=== SOURCE DATA ===
[start]

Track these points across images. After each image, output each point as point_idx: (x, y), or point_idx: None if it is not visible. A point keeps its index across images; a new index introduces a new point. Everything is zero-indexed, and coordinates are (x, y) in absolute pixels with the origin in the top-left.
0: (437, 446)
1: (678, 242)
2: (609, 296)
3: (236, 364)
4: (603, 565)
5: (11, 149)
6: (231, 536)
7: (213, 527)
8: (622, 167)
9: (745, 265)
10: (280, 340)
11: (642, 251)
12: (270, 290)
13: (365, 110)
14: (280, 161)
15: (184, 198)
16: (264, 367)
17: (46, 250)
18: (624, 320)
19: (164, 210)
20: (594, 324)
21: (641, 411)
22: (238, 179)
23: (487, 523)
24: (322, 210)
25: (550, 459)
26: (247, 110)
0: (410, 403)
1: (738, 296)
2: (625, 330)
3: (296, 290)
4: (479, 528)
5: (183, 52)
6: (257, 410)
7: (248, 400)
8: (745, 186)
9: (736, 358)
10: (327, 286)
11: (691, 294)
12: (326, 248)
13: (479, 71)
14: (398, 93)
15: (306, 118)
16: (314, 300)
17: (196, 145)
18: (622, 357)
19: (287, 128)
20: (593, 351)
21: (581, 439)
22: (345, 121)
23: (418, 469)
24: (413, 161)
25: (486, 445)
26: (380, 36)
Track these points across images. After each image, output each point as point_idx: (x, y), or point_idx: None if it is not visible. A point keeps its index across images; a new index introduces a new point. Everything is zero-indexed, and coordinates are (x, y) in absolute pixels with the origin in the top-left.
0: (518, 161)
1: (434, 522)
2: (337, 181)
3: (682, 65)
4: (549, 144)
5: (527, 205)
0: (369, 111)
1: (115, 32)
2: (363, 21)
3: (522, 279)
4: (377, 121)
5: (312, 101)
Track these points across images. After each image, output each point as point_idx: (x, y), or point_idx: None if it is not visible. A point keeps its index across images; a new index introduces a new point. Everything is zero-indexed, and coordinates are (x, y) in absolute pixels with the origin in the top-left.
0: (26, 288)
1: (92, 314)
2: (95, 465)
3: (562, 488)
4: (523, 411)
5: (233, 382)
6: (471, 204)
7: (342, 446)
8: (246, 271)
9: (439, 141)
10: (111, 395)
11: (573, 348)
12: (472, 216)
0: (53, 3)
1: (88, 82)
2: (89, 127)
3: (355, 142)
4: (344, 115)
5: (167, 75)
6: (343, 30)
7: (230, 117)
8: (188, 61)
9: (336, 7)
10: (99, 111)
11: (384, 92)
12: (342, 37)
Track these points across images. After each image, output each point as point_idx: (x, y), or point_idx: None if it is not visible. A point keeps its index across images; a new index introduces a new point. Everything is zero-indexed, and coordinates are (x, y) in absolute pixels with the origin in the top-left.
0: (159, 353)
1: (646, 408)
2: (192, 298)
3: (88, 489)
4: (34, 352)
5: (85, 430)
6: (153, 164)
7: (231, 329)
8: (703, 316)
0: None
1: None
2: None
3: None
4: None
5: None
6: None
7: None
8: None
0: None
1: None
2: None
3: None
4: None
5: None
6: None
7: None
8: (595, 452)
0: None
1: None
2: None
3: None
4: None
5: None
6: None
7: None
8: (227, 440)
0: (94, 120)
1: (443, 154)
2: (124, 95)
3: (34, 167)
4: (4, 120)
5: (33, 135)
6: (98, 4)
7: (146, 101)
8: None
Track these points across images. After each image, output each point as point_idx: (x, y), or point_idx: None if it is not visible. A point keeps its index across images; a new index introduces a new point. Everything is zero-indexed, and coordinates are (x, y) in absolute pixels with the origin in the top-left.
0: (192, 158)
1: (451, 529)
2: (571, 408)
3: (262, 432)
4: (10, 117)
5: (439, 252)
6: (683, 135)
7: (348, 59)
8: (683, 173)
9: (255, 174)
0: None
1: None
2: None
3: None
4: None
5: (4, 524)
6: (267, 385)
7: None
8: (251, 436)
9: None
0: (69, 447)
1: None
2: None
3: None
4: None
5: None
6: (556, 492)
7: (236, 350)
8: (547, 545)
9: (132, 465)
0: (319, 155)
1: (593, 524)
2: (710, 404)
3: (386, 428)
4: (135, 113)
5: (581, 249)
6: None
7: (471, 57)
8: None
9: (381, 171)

[end]

=== EXERCISE BRIEF ===
Please quote the lines above back word for word, every one of them from start to finish.

=== THE SOLUTION ===
Track these points across images. After each image, output each point as point_idx: (x, y), or point_idx: None if it is not visible. A point keeps its index across images; a new index introduces a new point. Everything is zero-indexed, and coordinates are (x, y) in absolute pixels with the origin in the top-left.
0: (437, 446)
1: (678, 242)
2: (609, 296)
3: (236, 364)
4: (603, 565)
5: (11, 149)
6: (231, 536)
7: (213, 527)
8: (622, 167)
9: (745, 265)
10: (280, 340)
11: (642, 251)
12: (270, 290)
13: (365, 110)
14: (280, 161)
15: (184, 198)
16: (264, 367)
17: (46, 250)
18: (624, 320)
19: (164, 210)
20: (594, 324)
21: (641, 411)
22: (238, 179)
23: (487, 523)
24: (322, 210)
25: (550, 459)
26: (247, 110)
0: (410, 403)
1: (738, 296)
2: (625, 330)
3: (296, 290)
4: (479, 528)
5: (183, 52)
6: (257, 410)
7: (248, 400)
8: (745, 186)
9: (736, 358)
10: (327, 286)
11: (691, 294)
12: (326, 248)
13: (479, 71)
14: (398, 93)
15: (306, 118)
16: (314, 300)
17: (196, 145)
18: (622, 357)
19: (287, 128)
20: (593, 351)
21: (581, 439)
22: (345, 121)
23: (418, 469)
24: (413, 161)
25: (486, 445)
26: (380, 36)
Track these points across images. After each image, output each point as point_idx: (x, y), or point_idx: None if it is not visible. A point keeps its index across images; a new index introduces a new point. Everything is zero-indexed, and coordinates are (x, y) in absolute pixels with the origin in the top-left.
0: (518, 161)
1: (434, 522)
2: (337, 181)
3: (682, 65)
4: (549, 144)
5: (527, 205)
0: (369, 111)
1: (115, 32)
2: (363, 21)
3: (522, 279)
4: (377, 121)
5: (312, 101)
Track these points across images. After each image, output each point as point_idx: (x, y), or point_idx: None if it is not visible. A point keeps its index across images; a new index introduces a new point. Everything is zero-indexed, and coordinates are (x, y) in absolute pixels with the origin in the top-left.
0: (26, 288)
1: (92, 314)
2: (95, 465)
3: (562, 488)
4: (523, 411)
5: (233, 382)
6: (471, 204)
7: (342, 446)
8: (246, 271)
9: (439, 141)
10: (111, 395)
11: (573, 348)
12: (472, 216)
0: (53, 3)
1: (88, 82)
2: (89, 127)
3: (355, 142)
4: (344, 115)
5: (167, 75)
6: (343, 30)
7: (230, 117)
8: (188, 61)
9: (336, 7)
10: (99, 111)
11: (384, 92)
12: (342, 37)
Track these points across images. After each image, output each point as point_idx: (x, y), or point_idx: None if it is not visible. A point keeps its index across images; a new index introduces a new point. Everything is zero-indexed, and coordinates are (x, y) in absolute pixels with the origin in the top-left.
0: (159, 353)
1: (646, 408)
2: (192, 298)
3: (88, 489)
4: (34, 352)
5: (85, 430)
6: (153, 164)
7: (231, 329)
8: (703, 316)
0: None
1: None
2: None
3: None
4: None
5: None
6: None
7: None
8: None
0: None
1: None
2: None
3: None
4: None
5: None
6: None
7: None
8: (595, 452)
0: None
1: None
2: None
3: None
4: None
5: None
6: None
7: None
8: (227, 440)
0: (94, 120)
1: (443, 154)
2: (124, 95)
3: (34, 167)
4: (4, 120)
5: (33, 135)
6: (98, 4)
7: (146, 101)
8: None
Track these points across images. After each image, output each point as point_idx: (x, y), or point_idx: None if it is not visible. A point keeps its index across images; a new index introduces a new point. Everything is zero-indexed, and coordinates are (x, y) in absolute pixels with the origin in the top-left.
0: (192, 158)
1: (451, 529)
2: (571, 408)
3: (262, 432)
4: (10, 117)
5: (439, 252)
6: (683, 135)
7: (348, 59)
8: (683, 173)
9: (255, 174)
0: None
1: None
2: None
3: None
4: None
5: (4, 524)
6: (267, 385)
7: None
8: (251, 436)
9: None
0: (69, 447)
1: None
2: None
3: None
4: None
5: None
6: (556, 492)
7: (236, 350)
8: (547, 545)
9: (132, 465)
0: (319, 155)
1: (593, 524)
2: (710, 404)
3: (386, 428)
4: (135, 113)
5: (581, 249)
6: None
7: (471, 57)
8: None
9: (381, 171)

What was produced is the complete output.